* [Problem]: Skip the pictures. Quote every line below, exactly, from the one with "pinky dip: (176, 132)" through the final line.

* [Input data]:
*** Block opens ***
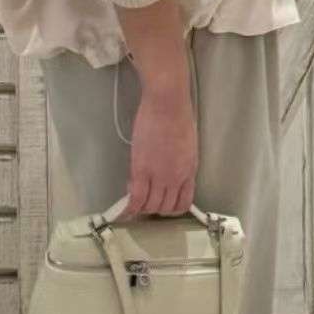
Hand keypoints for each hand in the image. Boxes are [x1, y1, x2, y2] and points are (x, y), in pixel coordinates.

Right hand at [121, 82, 197, 219]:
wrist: (167, 104)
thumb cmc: (178, 115)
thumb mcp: (187, 145)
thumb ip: (179, 162)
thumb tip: (169, 171)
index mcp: (189, 171)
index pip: (183, 203)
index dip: (171, 208)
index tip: (162, 203)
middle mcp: (176, 178)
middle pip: (165, 207)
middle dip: (154, 208)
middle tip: (145, 199)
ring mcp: (159, 176)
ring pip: (150, 206)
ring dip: (142, 208)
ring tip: (134, 199)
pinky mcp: (141, 170)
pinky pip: (136, 198)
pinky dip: (129, 208)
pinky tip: (124, 210)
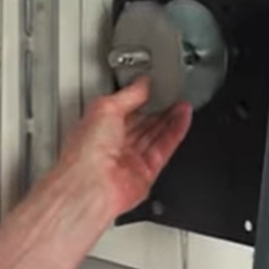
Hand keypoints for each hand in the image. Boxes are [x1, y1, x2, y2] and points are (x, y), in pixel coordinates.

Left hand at [51, 78, 192, 217]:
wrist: (91, 186)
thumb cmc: (85, 152)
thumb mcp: (106, 107)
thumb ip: (129, 94)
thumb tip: (142, 82)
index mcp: (98, 126)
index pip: (124, 107)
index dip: (141, 96)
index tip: (155, 86)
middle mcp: (113, 144)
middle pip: (142, 122)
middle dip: (159, 108)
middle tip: (174, 93)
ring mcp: (129, 159)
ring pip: (156, 135)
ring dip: (171, 118)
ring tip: (183, 103)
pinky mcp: (145, 173)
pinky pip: (164, 148)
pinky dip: (176, 132)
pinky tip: (183, 117)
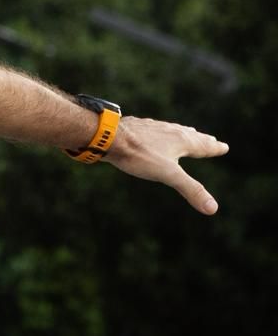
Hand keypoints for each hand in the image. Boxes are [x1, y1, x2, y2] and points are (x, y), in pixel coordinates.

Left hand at [106, 116, 228, 214]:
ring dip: (184, 133)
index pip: (203, 146)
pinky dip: (162, 131)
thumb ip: (191, 190)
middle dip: (202, 140)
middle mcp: (170, 131)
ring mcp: (153, 127)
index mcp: (181, 141)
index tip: (224, 147)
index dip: (214, 148)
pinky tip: (154, 132)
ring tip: (189, 132)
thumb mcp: (168, 175)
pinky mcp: (138, 127)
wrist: (110, 136)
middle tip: (212, 139)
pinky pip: (155, 129)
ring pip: (173, 130)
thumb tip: (213, 208)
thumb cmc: (139, 155)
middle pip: (190, 136)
*** Block closes ***
* [Task answer]:
pinky dip: (176, 132)
pinky tip: (183, 117)
Hand keypoints for each hand in the image. Boxes are [x1, y1, x2, y2] and points are (x, y), in pixel coordinates.

Left hand at [106, 116, 228, 214]:
ring dip: (184, 133)
index pip: (203, 146)
pinky dip: (162, 131)
thumb ip: (191, 190)
middle dip: (202, 140)
middle mcp: (170, 131)
ring mcp: (153, 127)
index mcp: (181, 141)
index tip: (224, 147)
index dip: (214, 148)
pinky tip: (154, 132)
ring tip: (189, 132)
thumb mcp: (168, 175)
pinky mcp: (138, 127)
wrist: (110, 136)
middle tip: (212, 139)
pinky pip: (155, 129)
ring pip: (173, 130)
thumb tip: (213, 208)
thumb cmc: (139, 155)
middle pip: (190, 136)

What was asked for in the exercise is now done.